--- Goal ---
State how many lines of the records contain the string "scientific", giving the number alone.
+---+
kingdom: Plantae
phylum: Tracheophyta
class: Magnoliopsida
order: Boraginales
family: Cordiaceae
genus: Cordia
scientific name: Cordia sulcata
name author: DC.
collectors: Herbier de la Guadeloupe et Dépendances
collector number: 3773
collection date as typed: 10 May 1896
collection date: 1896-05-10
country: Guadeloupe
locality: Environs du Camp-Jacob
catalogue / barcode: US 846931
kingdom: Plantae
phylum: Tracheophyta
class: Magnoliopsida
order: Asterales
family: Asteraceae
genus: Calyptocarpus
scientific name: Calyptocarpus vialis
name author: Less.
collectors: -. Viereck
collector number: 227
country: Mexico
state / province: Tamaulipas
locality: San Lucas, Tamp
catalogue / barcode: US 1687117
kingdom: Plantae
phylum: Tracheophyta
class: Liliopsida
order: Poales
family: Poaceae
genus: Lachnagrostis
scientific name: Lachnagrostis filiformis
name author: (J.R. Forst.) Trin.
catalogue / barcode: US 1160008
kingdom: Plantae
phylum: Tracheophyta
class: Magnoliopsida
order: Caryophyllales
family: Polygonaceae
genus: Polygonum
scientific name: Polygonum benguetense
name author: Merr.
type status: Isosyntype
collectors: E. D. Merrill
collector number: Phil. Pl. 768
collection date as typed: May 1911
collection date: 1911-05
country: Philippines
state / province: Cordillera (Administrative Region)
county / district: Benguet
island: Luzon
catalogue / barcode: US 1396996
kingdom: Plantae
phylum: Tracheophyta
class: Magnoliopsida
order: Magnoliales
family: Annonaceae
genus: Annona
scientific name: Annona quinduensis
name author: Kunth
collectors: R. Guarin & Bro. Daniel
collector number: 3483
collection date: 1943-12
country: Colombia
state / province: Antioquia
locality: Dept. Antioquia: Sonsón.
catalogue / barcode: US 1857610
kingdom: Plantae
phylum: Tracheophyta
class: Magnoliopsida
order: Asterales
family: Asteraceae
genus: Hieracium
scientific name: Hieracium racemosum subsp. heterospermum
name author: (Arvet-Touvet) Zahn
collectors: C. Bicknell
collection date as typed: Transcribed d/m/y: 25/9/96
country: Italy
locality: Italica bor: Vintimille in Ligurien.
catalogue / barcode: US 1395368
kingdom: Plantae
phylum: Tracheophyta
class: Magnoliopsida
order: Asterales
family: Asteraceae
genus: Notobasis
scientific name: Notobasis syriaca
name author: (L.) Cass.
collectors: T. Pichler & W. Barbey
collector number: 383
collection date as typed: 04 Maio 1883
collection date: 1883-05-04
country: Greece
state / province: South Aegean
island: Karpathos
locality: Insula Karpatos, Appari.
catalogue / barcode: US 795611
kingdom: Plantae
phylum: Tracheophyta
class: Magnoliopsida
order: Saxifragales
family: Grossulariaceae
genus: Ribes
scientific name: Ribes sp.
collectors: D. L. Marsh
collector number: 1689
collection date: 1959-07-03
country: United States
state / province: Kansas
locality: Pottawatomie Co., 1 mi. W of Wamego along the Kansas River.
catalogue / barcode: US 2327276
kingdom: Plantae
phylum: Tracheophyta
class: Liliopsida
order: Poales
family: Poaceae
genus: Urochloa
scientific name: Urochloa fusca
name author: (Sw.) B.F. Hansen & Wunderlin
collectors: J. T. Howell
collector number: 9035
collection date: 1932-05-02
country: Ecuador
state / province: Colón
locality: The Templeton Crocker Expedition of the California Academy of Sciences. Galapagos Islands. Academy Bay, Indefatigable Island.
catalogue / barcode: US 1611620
+---+
--- Exercise solution ---
9